FLEET management, construction and house-building firm Ogilvie Group has booked steady pre-tax profits of £2.7 mil-lion in spite of a dip in turnover.
The Stirling company said turnover including revenue received from joint ventures was down from £171.8m to £168.8m in the 12 months to June 30, 2012.
The fleet business, which has around 10,500 vehicles, was the strongest performer, with turn-over accelerating from £97.7m to £104.8m and operating profit rising from £2.1m to £2.5m.
The construction results were described as "acceptable" even although expected work in the education and health sectors has been slower to begin than anticipated while Ogilvie Homes continues to be restricted by the lack of consumer confidence in the housing market.
The combined house-building and construction division reported a fall in turnover of £71.1m to £58.1m with operating profit tumbling from £1.7m to £477,000.
The group's other activities, which include IT, telecoms and land surveying, showed a rise in income from almost £3m to just short of £6m, with a £381,000 loss being turned around into a £180,000 gain.
John Watson, finance director, said: "Fleet is going from strength to strength.
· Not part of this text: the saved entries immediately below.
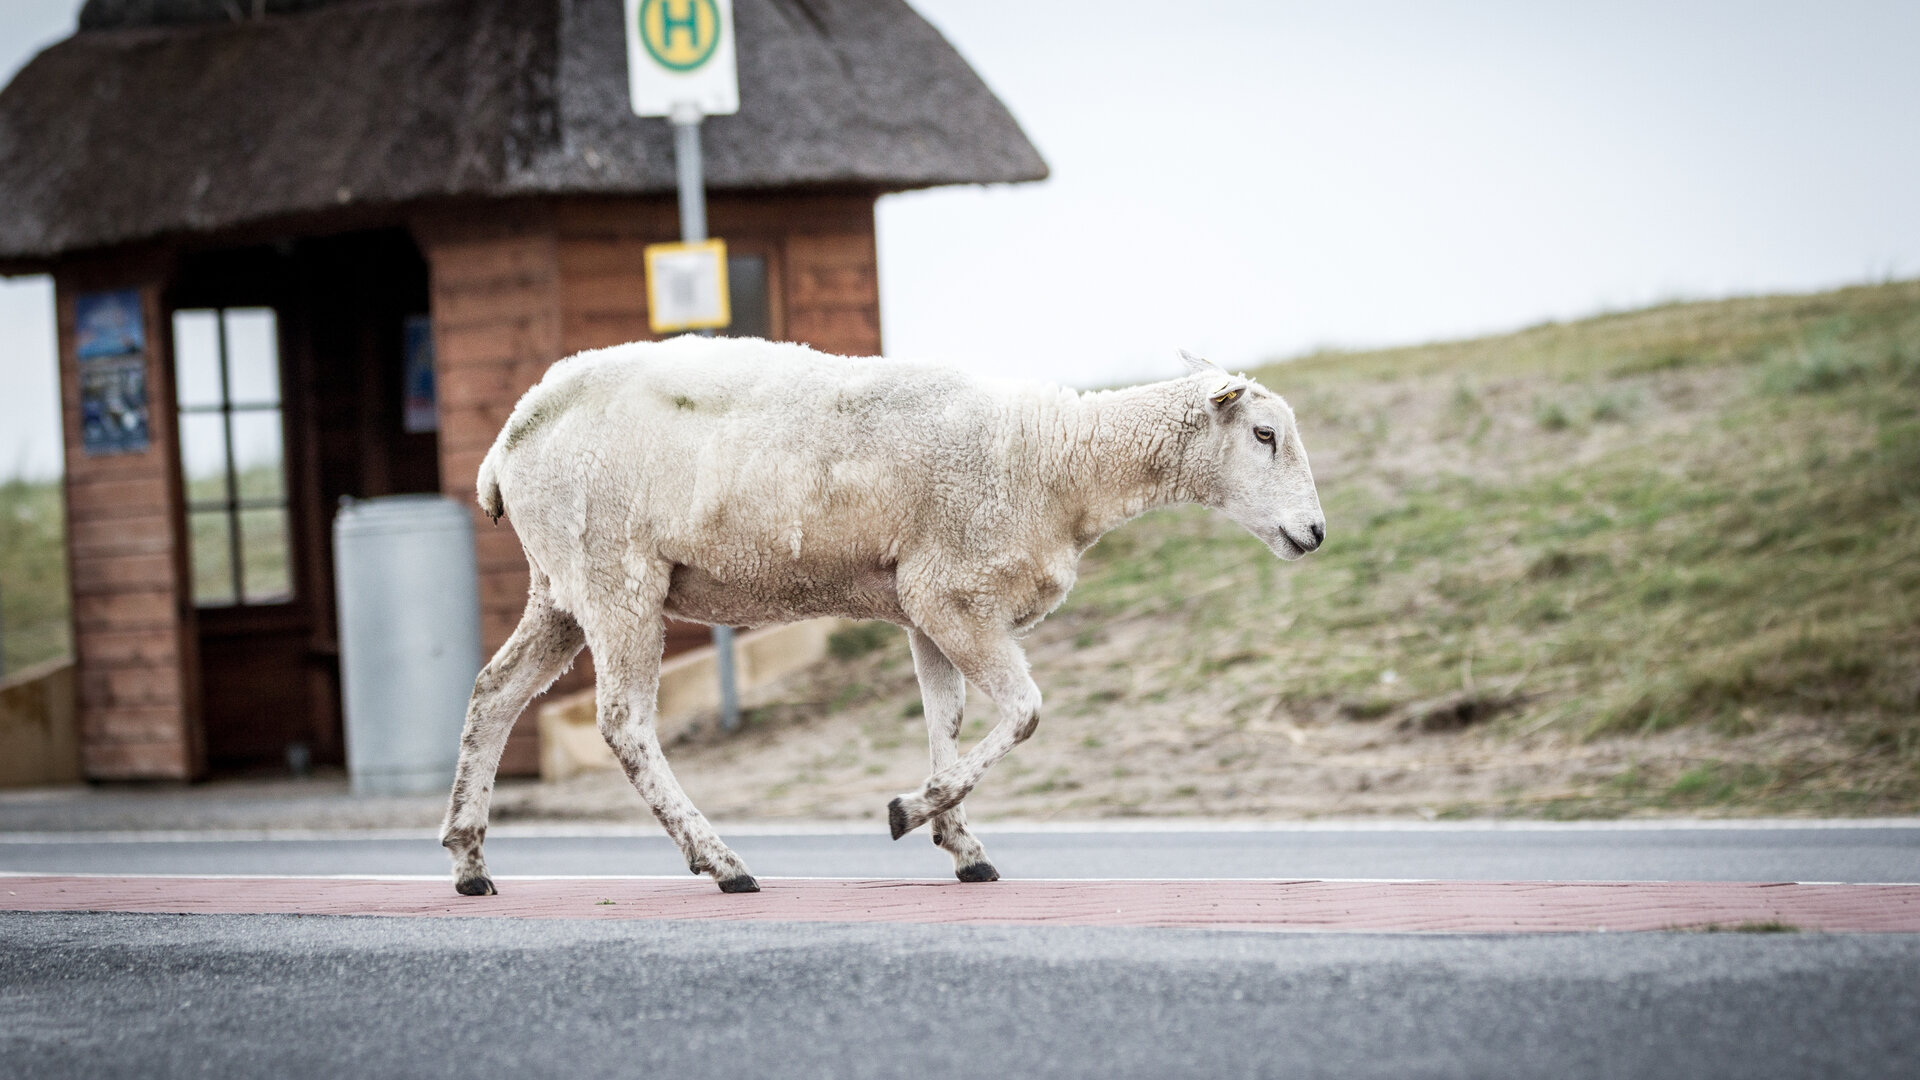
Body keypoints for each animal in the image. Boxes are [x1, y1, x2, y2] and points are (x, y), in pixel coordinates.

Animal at [441, 336, 1328, 891]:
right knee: (624, 724)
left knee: (493, 693)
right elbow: (1026, 712)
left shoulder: (928, 608)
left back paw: (469, 860)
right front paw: (911, 812)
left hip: (560, 586)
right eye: (1263, 434)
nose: (1316, 533)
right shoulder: (953, 592)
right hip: (615, 575)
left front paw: (960, 843)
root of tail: (510, 437)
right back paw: (723, 864)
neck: (1056, 461)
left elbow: (948, 723)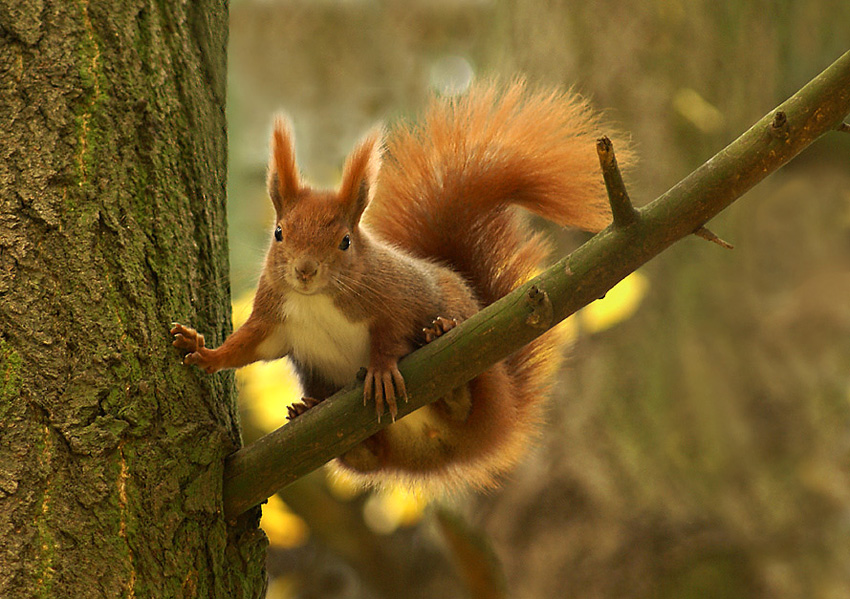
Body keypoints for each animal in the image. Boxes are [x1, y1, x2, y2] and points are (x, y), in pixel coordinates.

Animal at [169, 81, 628, 492]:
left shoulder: (392, 296)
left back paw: (445, 350)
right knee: (366, 458)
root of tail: (441, 451)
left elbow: (391, 330)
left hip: (475, 359)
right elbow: (245, 348)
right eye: (279, 233)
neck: (316, 300)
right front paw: (201, 351)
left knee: (462, 397)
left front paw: (382, 369)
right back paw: (319, 419)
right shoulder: (273, 319)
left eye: (345, 241)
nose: (305, 270)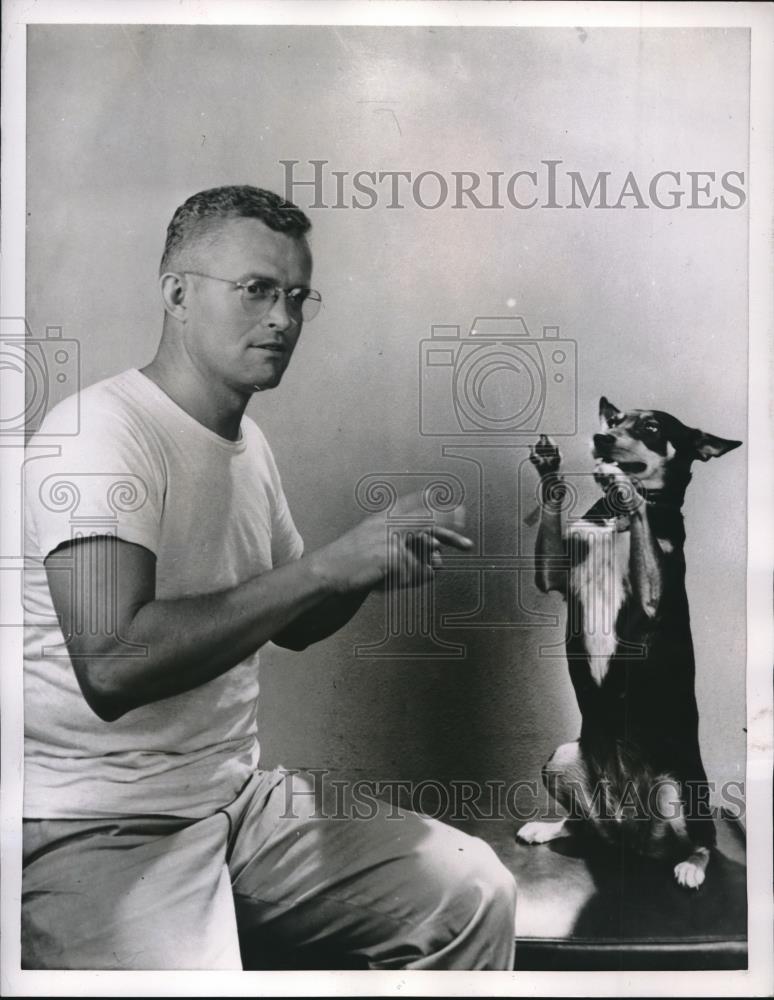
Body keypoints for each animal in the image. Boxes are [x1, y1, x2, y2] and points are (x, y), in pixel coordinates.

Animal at [520, 398, 744, 892]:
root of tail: (631, 836)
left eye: (653, 428)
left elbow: (642, 514)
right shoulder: (553, 575)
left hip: (681, 788)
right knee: (584, 825)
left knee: (706, 840)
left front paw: (626, 483)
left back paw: (692, 866)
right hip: (563, 760)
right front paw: (549, 464)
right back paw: (550, 827)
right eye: (616, 420)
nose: (603, 438)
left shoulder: (653, 595)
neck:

It has had a fantastic six months [in the current financial year] and will outstrip its profits for last year, no question."
Mr Watson said the firm was expanding its fleet activities around the UK and planned to increase its vehicle numbers in Northern Ireland from 1000 to 3000 in the next "two to three" years as it aimed to become the market leader in that country.
While admitting the housing and construction sectors remained challenging, Mr Watson said there had been some positive signs since the start of 2013. He said: "We have picked up some construction projects and mortgages appear to be becoming more available.
"The Scottish Government's MI New Homes initiative will hopefully start to take root and 95% mortgages will return for first-time buyers."
The improvement in the IT division was put down to winning new private sector clients and some public sector contracts starting.
Net debt increased from £27m to £36m but Mr Watson said the company was operating "well within" its facilities with Barclays and would be paying debt down.
Staff costs declined from £15.7m to £15.1m while the average weekly number of employees fell from 403 to 390.
Directors' remuneration increased from £927,000 to almost £1.1m, with the highest paid seeing their pay packet grow from £331,000 to £430,000.